In the Alcovy Circuit (Newton and Walton counties), Democrat DA candidate Destiny Bryant is breathing a sigh of relief. She faced circumstances similar to Gonzalez’s, but through a quirk of timing or fate, a different outcome. Her boss, Republican DA Layla Zon was appointed to a Superior Court judgeship in May. The appointment came two months after Zon, her chief assistant, Ray McGinty (also a Republican), and Bryant qualified for the DA’s race in the general election. For some reason–neglect, incompetence, or maybe because they’d been sued by Gonzalez three days prior to Zon’s appointment–Kemp and Secretary of State Brad Raffensperger allowed the election to proceed between Bryant and McGinty, even though Kemp could have appointed McGinty DA and pushed the election to 2022. Bryant worried for months that this might happen; she tried to get clarification on the status of her race, to no avail. “The governor would not issue a statement,” she said today, adding, “They can’t fully be trusted.” Nevertheless, today’s ruling puts to rest her fears that the election might be snatched away. “I was so excited to read the opinion,” she said.
By the way, Alcovy is another district that’s turning purply-blue. Bryant, like so many of Georgia’s DA candidates this year, is also a progressive woman of color this year, and she sounds confident about her chances Nov. 3. While both she and McGinty were unopposed in the primary, more than 19,000 voters cast Democratic ballots in the race, while only about 11,000 cast Republican ballots. An experienced assistant DA with a law degree from William & Mary, Bryant believes she’ll get Republican support, as well.

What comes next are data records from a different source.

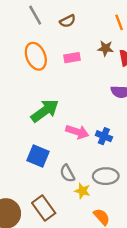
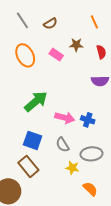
brown star: (106, 48) -> (76, 45), moved
pink rectangle: (72, 58) -> (56, 55), turned 48
gray semicircle: (67, 173) -> (63, 145), moved
brown rectangle: (44, 208) -> (28, 166), moved

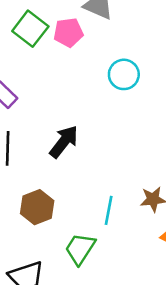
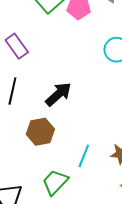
brown hexagon: (37, 207) -> (40, 132), moved

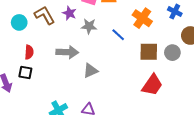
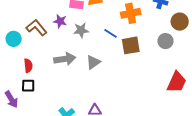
orange cross: (142, 18) -> (131, 13), turned -36
brown square: (149, 52) -> (131, 45), moved
gray triangle: (90, 71) -> (93, 62), moved
red trapezoid: (152, 85) -> (177, 82), moved

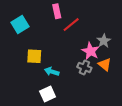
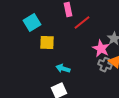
yellow square: (34, 56) -> (47, 43), moved
gray cross: (84, 67) -> (105, 65), moved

So no harm, no foul, right? Nope.
Kemp has already stole a Supreme Court seat, through an underhanded application of another section of the Georgia Constituion. That was a high-profile case, but very few people noticed that he did it for the Griffin District Attorney’s office, too, when he appointed appointed assistant DA Marie Broder as DA to replace Ben Coker, who resigned to take a Superior Court judgeship. Coker had been elected in 2016, so his term, like Mauldin’s in the Western Circuit, expires at the end of this year. Kemp made the announcement of Broder’s appointment in mid-February. However, she wasn’t sworn in at that time, which would have (in theory, I guess) triggered a special election. Broder wasn’t “officially” sworn into office until June, while the Gonzalez lawsuit was in progress. If her present appointment stands, she won’t face the voters until 2022 under the law that was just declared unconstitiutional. The Supreme Court decision should undo her two-year appointment, and there should be a special election called for Griffin DA before the end of the year.
Whether or not that happens is another matter.